Analogies between Gout and the Specific Infective Arthritides

A striking parallel can be drawn between the varied manifestations of gout and those met with in specific infections. But, to begin with, we must recall that our attitude towards infective disorders, e.g., acute rheumatism, gonorrhœa, etc., is altered in that we regard them now, not as local, but general, systemic infections.

Thus, following the revelations of bacteriologists, we now, for example, recognise that in gonococcal infection not only may there be articular involvement, but that muscular and nervous lesions may be associated therewith. This same, also, in acute articular rheumatism. True, its causal organism is still sub judice, but data accumulate as to the frequency with which the muscles are involved, and, to a less extent, the sheaths of nerves.

Take dysentery, again; it, too, as Sydenham pointed out, may be complicated, not only by arthritis, but by myalgias, while more recent experience emphasises the frequency with which neuralgias are associated therewith. In syphilis, also, the association of articular, muscular, and nerve lesions is well attested; and by French physicians it is insisted that, in tubercle, myalgias and neuralgias, as well as joint disorders, are infinitely more common than is generally realised.

To sum up, this triad of arthritic, muscular, and nerve lesions, either serially or simultaneously, is the most common complication of specific infections. Now, is not this same congeries of articular, muscular, and nerve disorders precisely the clinical content of gout?

Thus its articular manifestations constitute the most striking feature of the disease. As to the muscular troubles, there is a consensus of opinion as to their relative frequency. Inflammatory foci with associated uratic deposit have been found in muscles and tendons. We may here recall that the purin bases of the body exist, not only in the bound form (nucleic acid), but also free, especially in muscular tissue, also that from such free purin bases uric acid can be as readily formed as from those liberated by disruption of nucleic acid.

Clinically, one meets with all forms of fibrositis in actual association with acute articular gout. Such may affect either the neck, shoulder, loin, or sciatic nerve. In their work on “Fibrositis,” Bassett Jones and Llewellyn have shown that the disorder develops with significant frequency in the victims of gout. This but confirms the conviction held by Gowers, Garrod, Hilton Fagge, and others, viz., that the muscular and nervous types of fibrositis are frequently and obviously related to gout.

How noteworthy the well-established proclivity of gout to involve bursæ, tendon sheaths, and fasciæ, especially the plantar! Is not this exactly paralleled in certain infections? Note the predilection of post-scarlatinal rheumatism for bursæ and tendon sheaths; that of the gonococcus for these structures as well as fasciæ, not to mention the frequency with which bursal enlargements are traceable to syphilitic, tuberculous, and other infections.
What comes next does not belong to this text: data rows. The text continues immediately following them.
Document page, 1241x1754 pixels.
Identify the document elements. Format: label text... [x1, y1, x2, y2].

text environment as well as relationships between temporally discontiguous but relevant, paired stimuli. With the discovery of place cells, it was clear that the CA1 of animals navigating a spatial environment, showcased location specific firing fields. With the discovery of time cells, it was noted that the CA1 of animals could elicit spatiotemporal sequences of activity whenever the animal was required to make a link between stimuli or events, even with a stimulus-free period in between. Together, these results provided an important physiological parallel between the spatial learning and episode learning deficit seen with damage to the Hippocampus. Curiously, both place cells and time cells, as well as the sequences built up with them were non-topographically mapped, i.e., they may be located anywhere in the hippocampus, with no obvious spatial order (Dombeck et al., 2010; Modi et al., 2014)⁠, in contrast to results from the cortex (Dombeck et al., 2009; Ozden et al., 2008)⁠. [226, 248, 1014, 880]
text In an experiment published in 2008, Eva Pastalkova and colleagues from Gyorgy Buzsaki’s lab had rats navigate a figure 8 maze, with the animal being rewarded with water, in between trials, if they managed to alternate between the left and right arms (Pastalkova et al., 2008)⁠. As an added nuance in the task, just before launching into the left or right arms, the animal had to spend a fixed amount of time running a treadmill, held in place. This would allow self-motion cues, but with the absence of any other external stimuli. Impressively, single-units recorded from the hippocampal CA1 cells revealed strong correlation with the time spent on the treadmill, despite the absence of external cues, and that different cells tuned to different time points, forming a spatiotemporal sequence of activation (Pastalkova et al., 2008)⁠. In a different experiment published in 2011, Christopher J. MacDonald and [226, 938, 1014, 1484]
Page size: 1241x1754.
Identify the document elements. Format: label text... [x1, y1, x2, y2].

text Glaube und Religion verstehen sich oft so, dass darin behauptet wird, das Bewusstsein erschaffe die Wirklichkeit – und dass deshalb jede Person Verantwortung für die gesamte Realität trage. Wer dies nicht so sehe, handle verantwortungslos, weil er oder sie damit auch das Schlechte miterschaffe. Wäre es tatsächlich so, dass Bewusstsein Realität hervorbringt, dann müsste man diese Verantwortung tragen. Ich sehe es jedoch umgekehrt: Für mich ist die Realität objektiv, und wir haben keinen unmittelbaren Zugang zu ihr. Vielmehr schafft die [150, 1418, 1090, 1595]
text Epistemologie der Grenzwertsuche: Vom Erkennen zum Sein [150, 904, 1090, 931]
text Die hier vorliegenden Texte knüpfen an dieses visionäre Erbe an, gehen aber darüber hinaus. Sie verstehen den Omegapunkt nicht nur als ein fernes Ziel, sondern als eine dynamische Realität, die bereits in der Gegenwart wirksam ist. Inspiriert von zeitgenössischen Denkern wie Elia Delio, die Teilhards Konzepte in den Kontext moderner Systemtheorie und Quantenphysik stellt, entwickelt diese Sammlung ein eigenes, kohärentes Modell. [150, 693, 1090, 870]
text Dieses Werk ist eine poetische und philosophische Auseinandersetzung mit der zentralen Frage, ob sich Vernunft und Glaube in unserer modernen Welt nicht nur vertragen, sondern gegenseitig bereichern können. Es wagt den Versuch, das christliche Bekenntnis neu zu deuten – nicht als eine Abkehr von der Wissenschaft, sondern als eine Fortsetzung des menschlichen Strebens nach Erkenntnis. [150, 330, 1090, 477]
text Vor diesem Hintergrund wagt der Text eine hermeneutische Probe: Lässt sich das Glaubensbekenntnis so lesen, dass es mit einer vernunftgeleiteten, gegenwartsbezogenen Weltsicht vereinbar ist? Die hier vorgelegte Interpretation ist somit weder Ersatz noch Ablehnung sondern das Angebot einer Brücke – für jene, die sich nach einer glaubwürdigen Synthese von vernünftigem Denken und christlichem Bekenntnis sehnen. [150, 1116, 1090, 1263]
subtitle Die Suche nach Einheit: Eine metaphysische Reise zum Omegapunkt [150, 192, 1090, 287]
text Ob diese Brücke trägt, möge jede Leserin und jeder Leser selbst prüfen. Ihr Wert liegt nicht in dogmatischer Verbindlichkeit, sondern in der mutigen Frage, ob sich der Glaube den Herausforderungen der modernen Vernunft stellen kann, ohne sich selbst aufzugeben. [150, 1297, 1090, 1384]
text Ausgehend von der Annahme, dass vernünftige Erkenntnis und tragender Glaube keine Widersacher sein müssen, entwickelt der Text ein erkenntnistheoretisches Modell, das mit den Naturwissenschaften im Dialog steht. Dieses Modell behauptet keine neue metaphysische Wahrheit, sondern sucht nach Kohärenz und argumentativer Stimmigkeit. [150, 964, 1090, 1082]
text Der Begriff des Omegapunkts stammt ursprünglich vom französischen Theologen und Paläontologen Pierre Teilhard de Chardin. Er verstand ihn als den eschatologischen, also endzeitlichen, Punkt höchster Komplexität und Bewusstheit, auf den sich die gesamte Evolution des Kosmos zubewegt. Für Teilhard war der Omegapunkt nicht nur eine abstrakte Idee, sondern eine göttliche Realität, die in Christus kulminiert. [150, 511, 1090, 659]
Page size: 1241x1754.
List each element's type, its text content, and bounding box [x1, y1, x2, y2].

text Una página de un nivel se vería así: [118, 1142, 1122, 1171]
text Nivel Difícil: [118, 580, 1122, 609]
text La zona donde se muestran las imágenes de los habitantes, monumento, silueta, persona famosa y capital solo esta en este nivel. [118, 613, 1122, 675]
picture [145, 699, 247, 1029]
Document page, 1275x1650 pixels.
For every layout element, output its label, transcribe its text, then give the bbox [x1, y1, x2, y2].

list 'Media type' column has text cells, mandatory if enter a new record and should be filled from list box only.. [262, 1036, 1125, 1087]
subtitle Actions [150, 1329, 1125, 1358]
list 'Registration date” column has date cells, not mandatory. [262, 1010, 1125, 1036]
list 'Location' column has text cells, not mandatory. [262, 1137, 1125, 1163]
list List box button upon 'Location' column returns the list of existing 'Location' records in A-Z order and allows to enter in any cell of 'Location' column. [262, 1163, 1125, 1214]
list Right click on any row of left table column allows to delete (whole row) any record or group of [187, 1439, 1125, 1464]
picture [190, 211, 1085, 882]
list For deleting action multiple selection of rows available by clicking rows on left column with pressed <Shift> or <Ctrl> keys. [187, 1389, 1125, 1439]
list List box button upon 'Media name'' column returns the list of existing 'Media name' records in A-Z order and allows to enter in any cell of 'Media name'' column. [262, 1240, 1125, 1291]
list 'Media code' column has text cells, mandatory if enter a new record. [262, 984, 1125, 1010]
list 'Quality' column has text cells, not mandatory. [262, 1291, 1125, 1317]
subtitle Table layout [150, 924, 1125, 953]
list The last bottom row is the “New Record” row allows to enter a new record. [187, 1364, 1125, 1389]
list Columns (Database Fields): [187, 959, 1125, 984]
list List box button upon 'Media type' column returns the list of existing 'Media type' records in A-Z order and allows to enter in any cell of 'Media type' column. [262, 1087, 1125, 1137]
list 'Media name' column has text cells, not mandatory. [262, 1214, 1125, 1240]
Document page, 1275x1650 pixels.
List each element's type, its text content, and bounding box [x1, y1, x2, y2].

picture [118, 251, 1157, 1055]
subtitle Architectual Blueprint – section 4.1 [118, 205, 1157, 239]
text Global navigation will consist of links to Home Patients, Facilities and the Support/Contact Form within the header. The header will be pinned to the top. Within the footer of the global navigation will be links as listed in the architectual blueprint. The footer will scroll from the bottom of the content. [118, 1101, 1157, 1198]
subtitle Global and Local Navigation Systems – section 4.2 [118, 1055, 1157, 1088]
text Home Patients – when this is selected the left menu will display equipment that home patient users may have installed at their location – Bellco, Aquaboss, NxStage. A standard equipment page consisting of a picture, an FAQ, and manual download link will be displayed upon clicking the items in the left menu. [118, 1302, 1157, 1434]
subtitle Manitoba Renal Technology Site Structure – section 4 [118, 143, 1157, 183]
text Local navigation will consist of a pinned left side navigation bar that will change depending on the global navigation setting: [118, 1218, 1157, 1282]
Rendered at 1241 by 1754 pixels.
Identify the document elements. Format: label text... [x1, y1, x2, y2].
We see, therefore, that in virtue of its tendency, not only to arthritic, but also to muscular and nerve disorders, gout falls into line with the specific infections. Its predilection for bursal and fascial structures is but another evidence of affinity with this group of disorders. In view of these similitudes, one may well ask, Are not these gouty manifestations, all of them, susceptible of a like explanation, viz., that they are the outcome of an infection?

For, in reviewing the foregoing analogies, it cannot, we think, be denied that in the aggregate they are emphatically suggestive of an infective origin.